## Problem requirements
Line tally for "knee": state how many lines of the entries include it, with no other text.

## Data to use

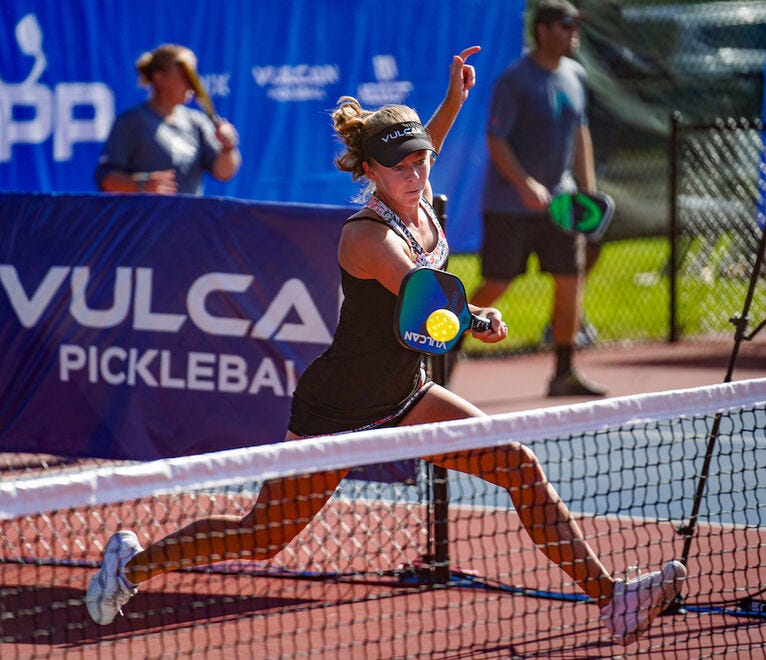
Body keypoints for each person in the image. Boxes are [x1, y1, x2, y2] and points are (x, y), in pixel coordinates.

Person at [85, 46, 685, 647]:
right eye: (400, 165)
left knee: (518, 467)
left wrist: (453, 100)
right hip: (338, 410)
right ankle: (130, 566)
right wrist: (475, 317)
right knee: (262, 535)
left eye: (421, 161)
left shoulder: (417, 189)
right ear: (370, 170)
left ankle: (614, 598)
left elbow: (429, 146)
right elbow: (421, 296)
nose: (416, 173)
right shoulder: (367, 236)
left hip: (407, 393)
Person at [469, 0, 608, 396]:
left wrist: (587, 190)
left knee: (570, 279)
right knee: (496, 283)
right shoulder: (515, 80)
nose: (574, 32)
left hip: (562, 205)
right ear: (543, 30)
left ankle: (564, 373)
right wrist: (524, 184)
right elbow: (496, 139)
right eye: (566, 25)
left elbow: (580, 135)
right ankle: (442, 360)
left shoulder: (576, 75)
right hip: (508, 205)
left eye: (575, 25)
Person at [94, 43, 241, 195]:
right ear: (159, 78)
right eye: (184, 74)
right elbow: (106, 179)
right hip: (147, 218)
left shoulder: (197, 121)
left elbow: (223, 173)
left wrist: (228, 147)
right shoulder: (130, 122)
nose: (192, 82)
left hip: (189, 218)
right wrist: (142, 185)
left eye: (193, 74)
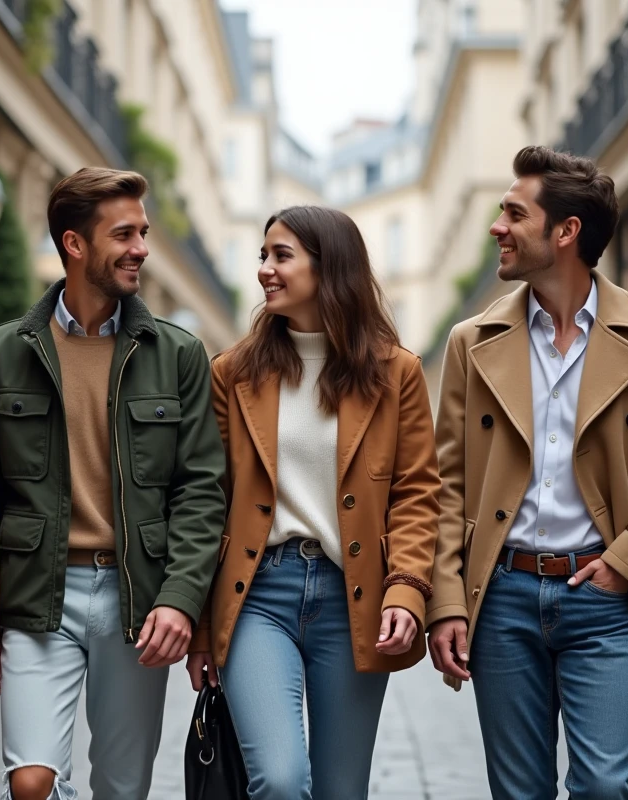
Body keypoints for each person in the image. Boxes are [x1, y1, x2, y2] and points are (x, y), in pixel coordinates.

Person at [426, 146, 628, 799]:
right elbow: (446, 485)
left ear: (566, 232)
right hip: (501, 599)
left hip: (605, 600)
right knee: (519, 791)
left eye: (513, 214)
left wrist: (626, 563)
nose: (497, 228)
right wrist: (446, 603)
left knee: (603, 787)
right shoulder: (470, 344)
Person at [0, 167, 227, 800]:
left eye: (142, 232)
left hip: (135, 599)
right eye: (124, 233)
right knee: (31, 781)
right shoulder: (2, 353)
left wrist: (180, 598)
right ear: (75, 244)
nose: (141, 246)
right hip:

## Written solution
7